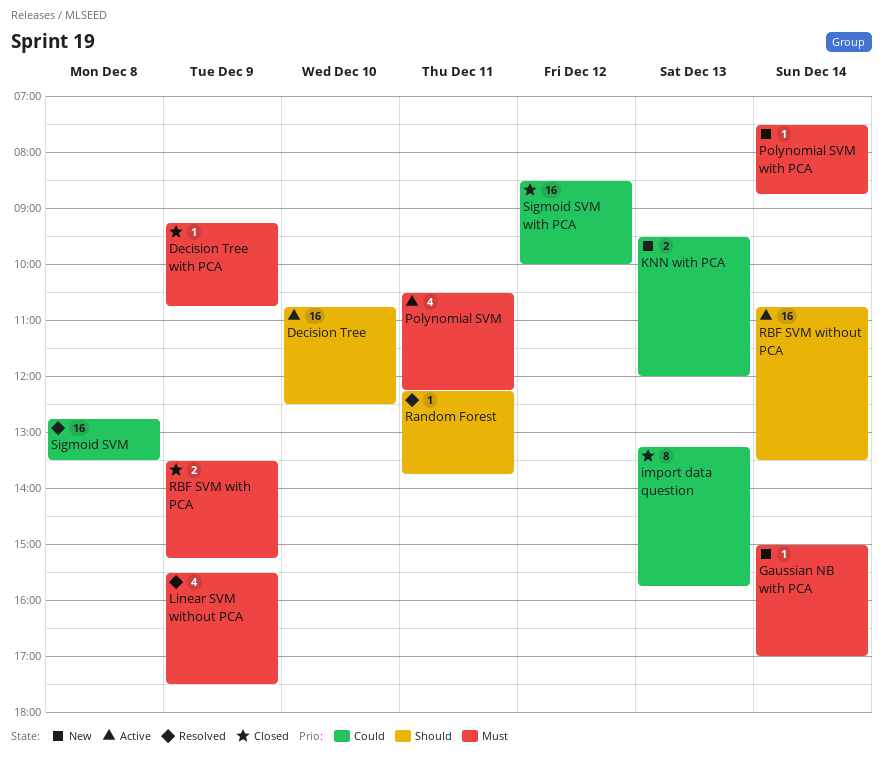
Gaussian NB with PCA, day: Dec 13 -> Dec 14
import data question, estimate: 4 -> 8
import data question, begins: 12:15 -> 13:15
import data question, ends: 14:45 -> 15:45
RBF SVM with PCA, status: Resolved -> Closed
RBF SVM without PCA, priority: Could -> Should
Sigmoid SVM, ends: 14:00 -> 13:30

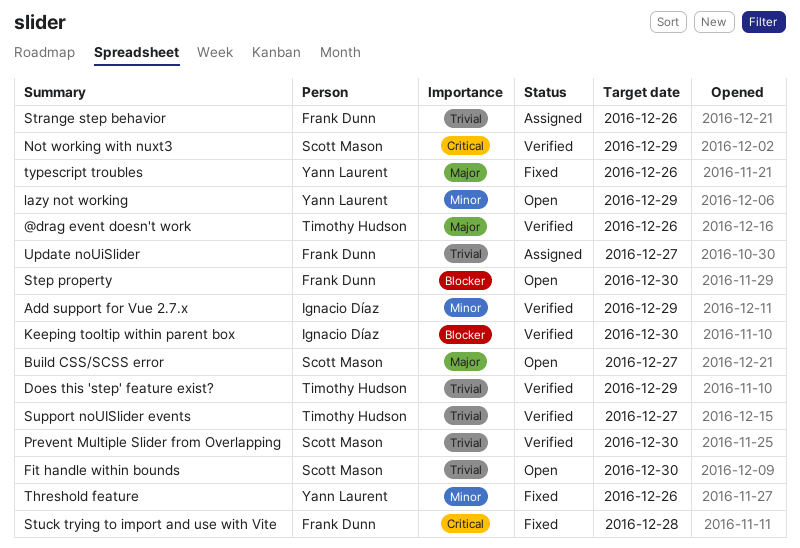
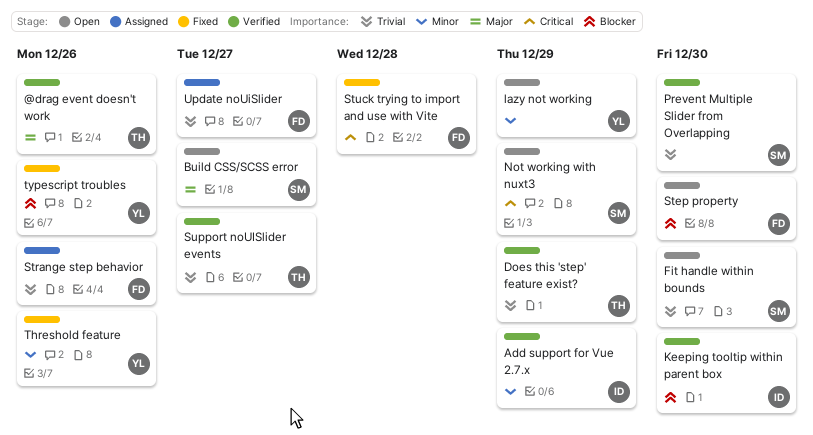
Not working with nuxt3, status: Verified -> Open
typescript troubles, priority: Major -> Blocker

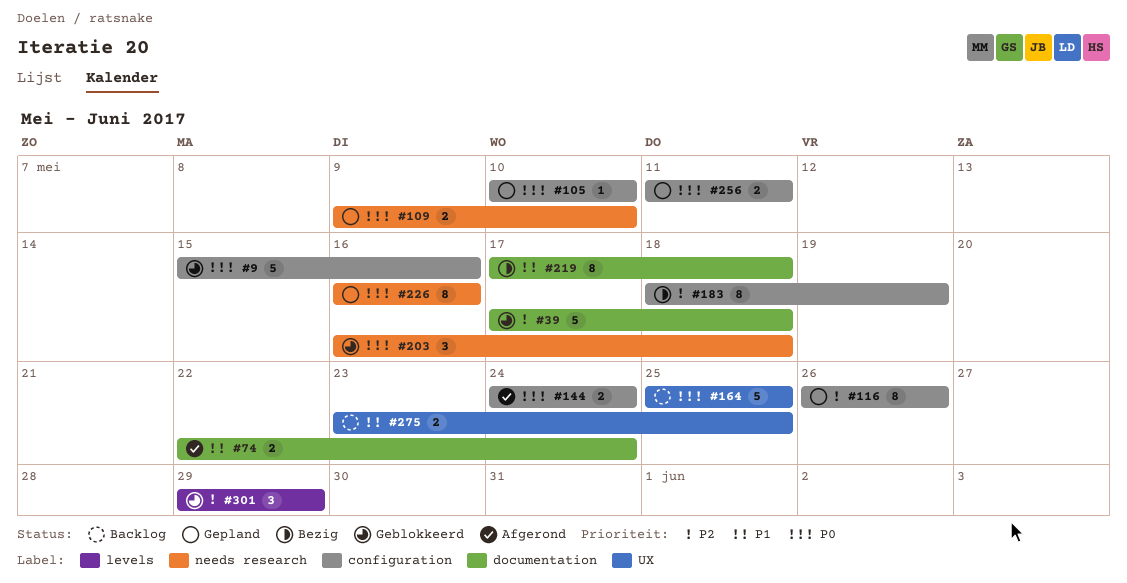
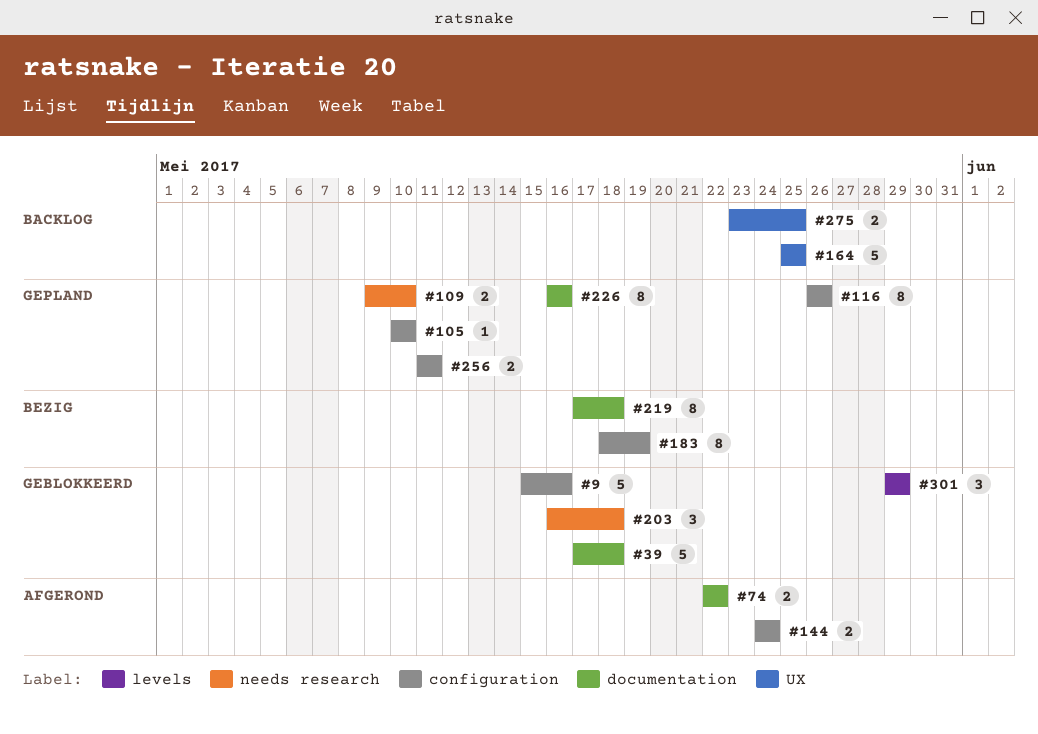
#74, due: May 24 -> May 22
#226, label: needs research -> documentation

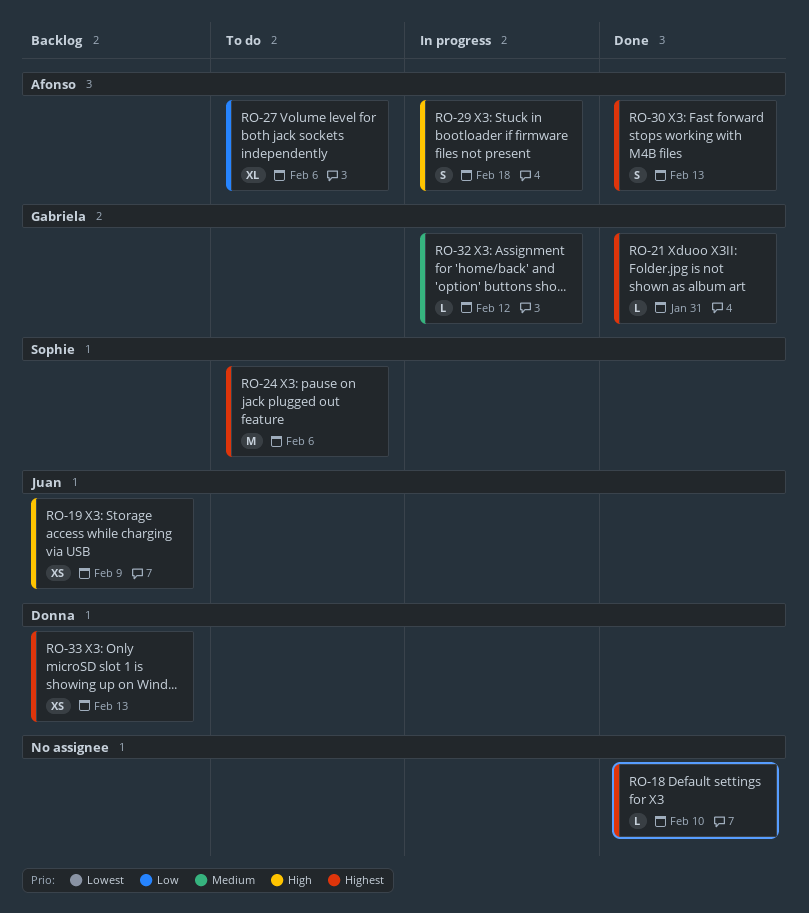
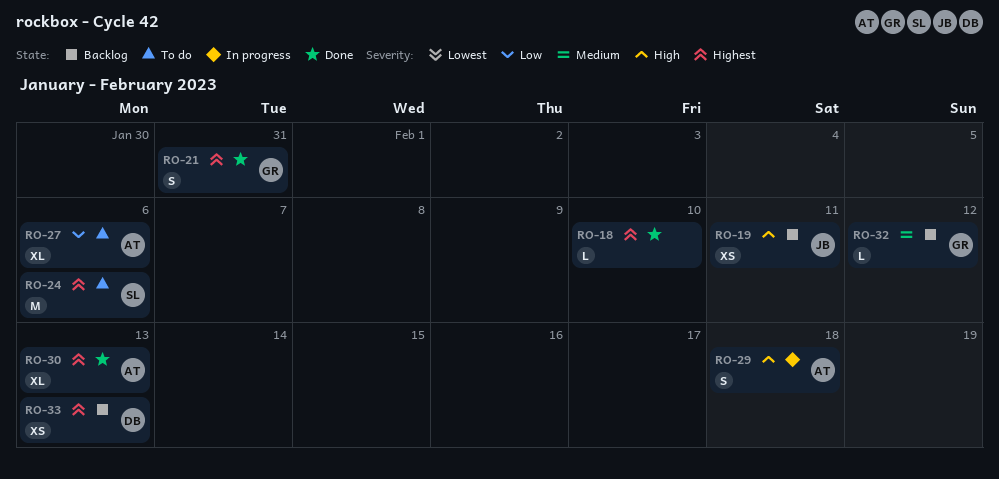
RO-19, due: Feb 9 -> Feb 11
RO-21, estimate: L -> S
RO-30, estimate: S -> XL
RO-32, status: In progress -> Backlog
--------------------------------------------------
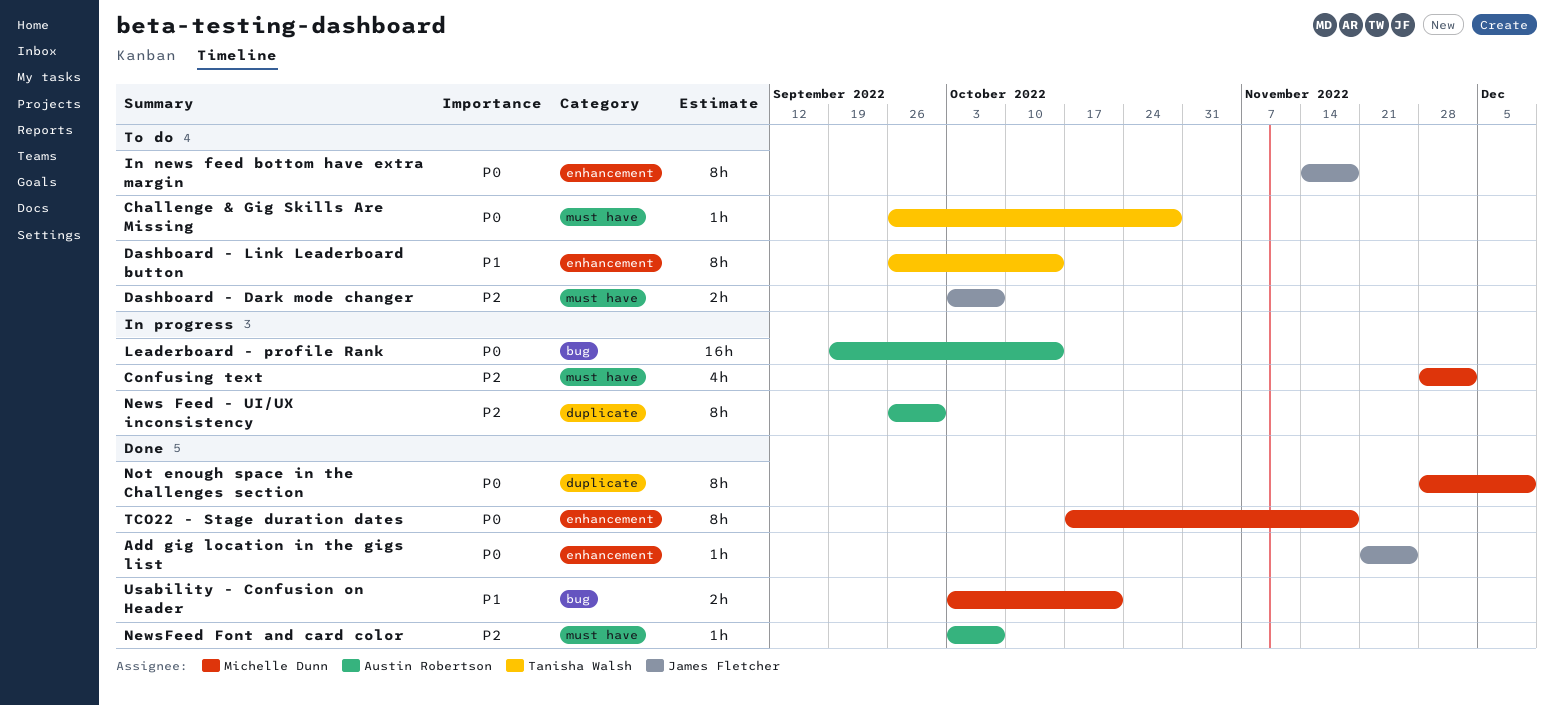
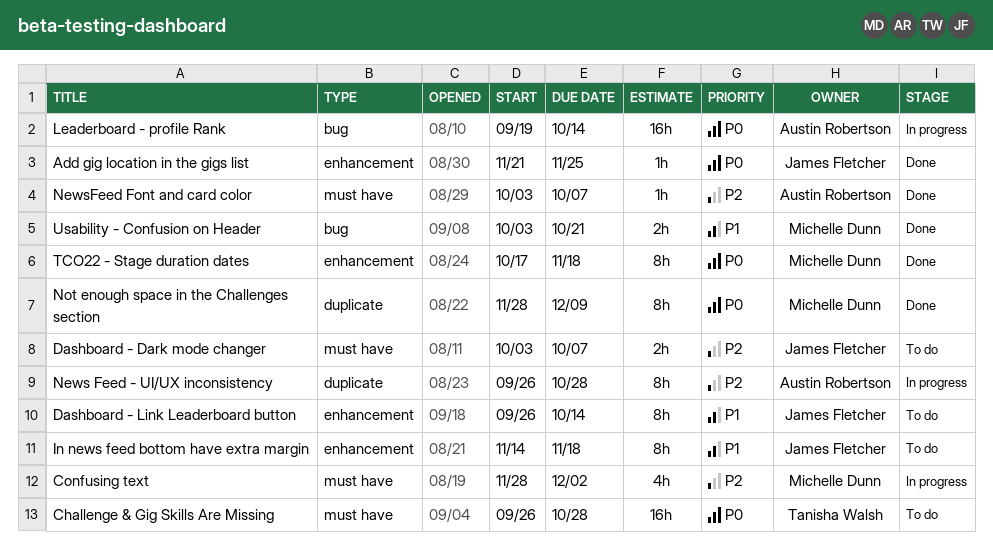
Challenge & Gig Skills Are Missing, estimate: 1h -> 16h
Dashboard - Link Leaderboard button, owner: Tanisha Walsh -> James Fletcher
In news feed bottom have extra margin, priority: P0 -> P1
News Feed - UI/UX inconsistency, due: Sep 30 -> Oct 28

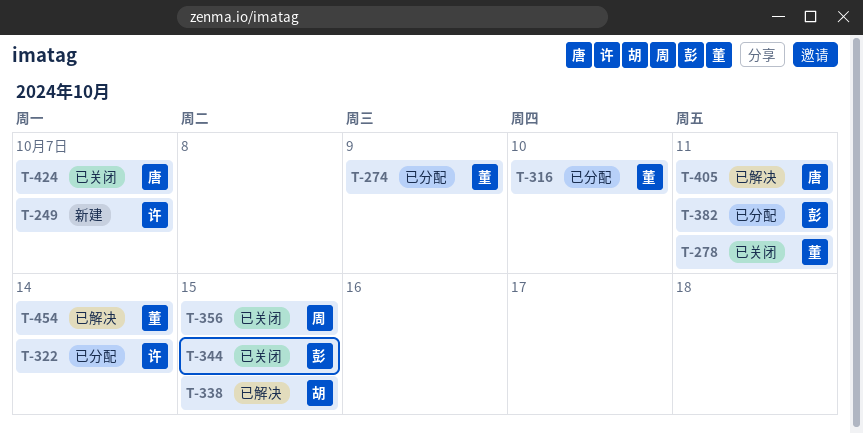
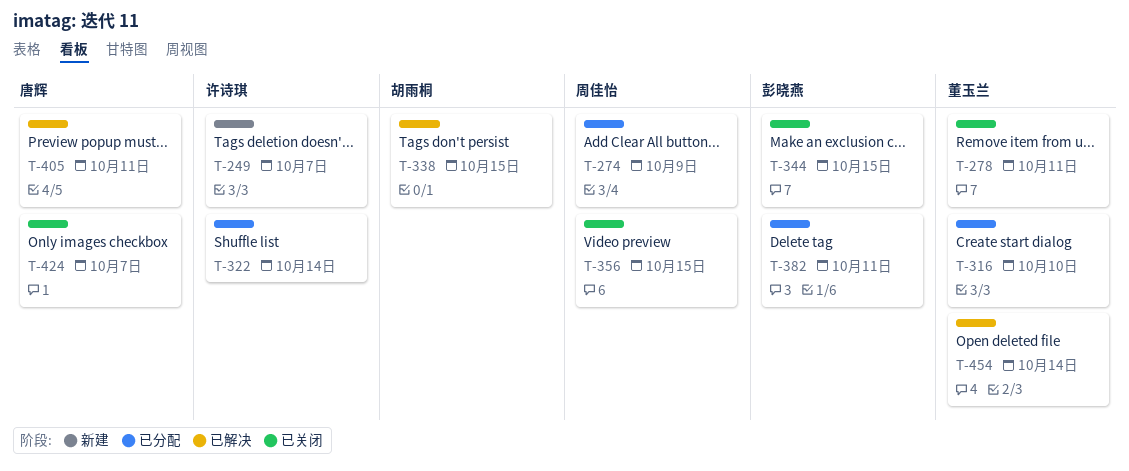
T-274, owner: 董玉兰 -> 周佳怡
--------------------------------------------------
● **What you need to do**: For the word "owner", count the lines in the records that contain it. Give the number and no other words.

● **Solution below**: 2